▶ **About this exercise**
Please write out the lines of all the items below again, word for word, and leave out the pictures.

▶ **Supplied material**

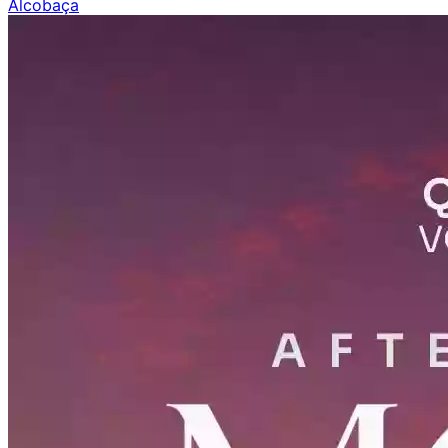
Alcobaça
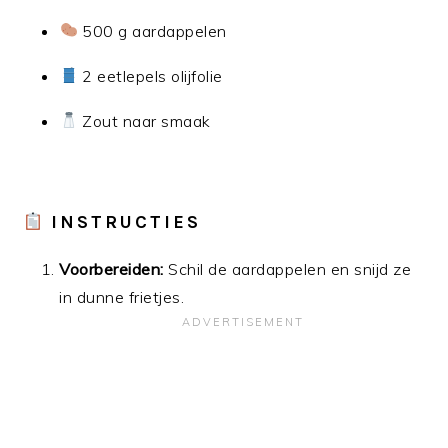
500 g aardappelen
2 eetlepels olijfolie
Zout naar smaak
INSTRUCTIES
Voorbereiden:
Schil de aardappelen en snijd ze
in dunne frietjes.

▶ **Solution to the problem**
Alcobaça
500 g aardappelen
2 eetlepels olijfolie
Zout naar smaak
INSTRUCTIES
Voorbereiden:
Schil de aardappelen en snijd ze
in dunne frietjes.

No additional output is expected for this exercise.